The Attention Solution
Let the decoder look at all encoder states when making each prediction.
How Attention Works
For each decoder step:
Score: Compute similarity between decoder state and each encoder state $$e_{ij} = \text{score}(s_{i-1}, h_j)$$
Normalize: Convert scores to weights (softmax) $$\alpha_{ij} = \frac{\exp(e_{ij})}{\sum_k \exp(e_{ik})}$$
Combine: Weighted sum of encoder states $$c_i = \sum_j \alpha_{ij} h_j$$
Use: Context vector informs prediction $$s_i = f(s_{i-1}, y_{i-1}, c_i)$$
Scoring Functions
| Type | Formula |
|---|---|
| Dot product | $s^T h$ |
| Scaled dot product | $\frac{s^T h}{\sqrt{d}}$ |
| MLP | $v^T \tanh(W_1 s + W_2 h)$ |
Benefits of Attention
- Long-range dependencies: Direct connections regardless of distance
- Interpretability: Attention weights show what the model focuses on
- Alignment: Helpful for translation (which source words map to which target words)

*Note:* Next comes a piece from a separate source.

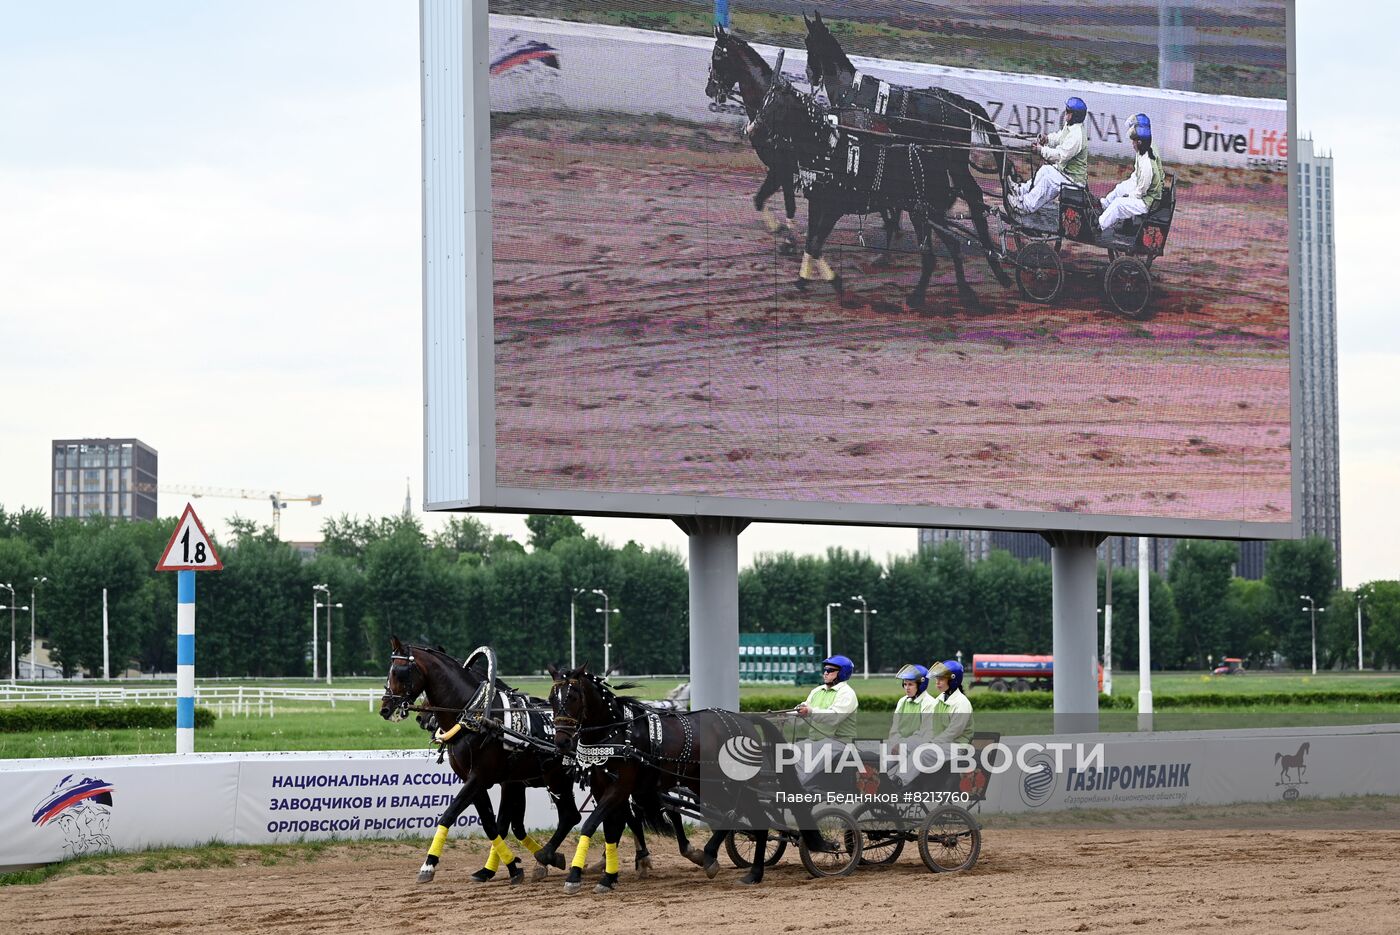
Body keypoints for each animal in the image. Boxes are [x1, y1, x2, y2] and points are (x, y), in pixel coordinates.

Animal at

Self-Attention and Transformers
From Attention to Self-Attention
Regular attention: Query from decoder, keys/values from encoder.

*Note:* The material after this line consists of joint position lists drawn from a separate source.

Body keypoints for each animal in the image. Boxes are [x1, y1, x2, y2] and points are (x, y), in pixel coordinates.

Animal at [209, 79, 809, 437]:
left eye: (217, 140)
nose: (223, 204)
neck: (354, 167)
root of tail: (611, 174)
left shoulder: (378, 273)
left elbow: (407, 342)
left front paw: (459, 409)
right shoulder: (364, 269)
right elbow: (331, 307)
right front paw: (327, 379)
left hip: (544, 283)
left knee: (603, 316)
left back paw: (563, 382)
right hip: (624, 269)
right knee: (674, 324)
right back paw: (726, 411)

Self-attention: Query, keys, values all from same sequence.
$$\text{output}_i = \text{Attention}(x_i, (x_1, x_1), (x_2, x_2), ..., (x_n, x_n))$$
Each position attends to all positions in the same sequence.
Scaled Dot-Product Attention
$$\text{Attention}(Q, K, V) = \text{softmax}\left(\frac{QK^T}{\sqrt{d_k}}\right) V$$
Where:
- Q = queries (what I'm looking for)
- K = keys (what I offer for matching)
- V = values (what I actually provide)
- $\sqrt{d_k}$ scaling prevents softmax saturation
Multi-Head Attention
Run multiple attention operations in parallel: $$\text{head}_i = \text{Attention}(QW_i^Q, KW_i^K, VW_i^V)$$ $$\text{MultiHead} = \text{Concat}(\text{head}_1, ..., \text{head}_h) W^O$$
Benefit: Each head can capture different types of relationships.
Positional Encoding
Attention is permutation invariant — doesn't know word order!
Solution: Add position information to embeddings.
Sinusoidal encoding: $$PE_{(pos, 2i)} = \sin(pos / 10000^{2i/d})$$ $$PE_{(pos, 2i+1)} = \cos(pos / 10000^{2i/d})$$
BERT Architecture
Base model:
- 12 attention heads
- 12 layers
- 768 hidden size (12 × 64)
- 110M parameters
Summary
| Architecture | Memory | Long-range | Parallelizable |
|---|---|---|---|
| RNN | Hidden state | Limited | No |
| LSTM | Cell + hidden | Better | No |
| Attention RNN | + context | Good | Partially |
| Transformer | Attention only | Excellent | Yes |
Key Takeaways
- RNNs process sequences with memory but struggle with long dependencies
- LSTMs use gates to control information flow, solving vanishing gradients
- Attention provides direct connections between any positions
- Transformers replace recurrence with pure attention, enabling parallelism
- Modern NLP is dominated by Transformer-based models (BERT, GPT, etc.)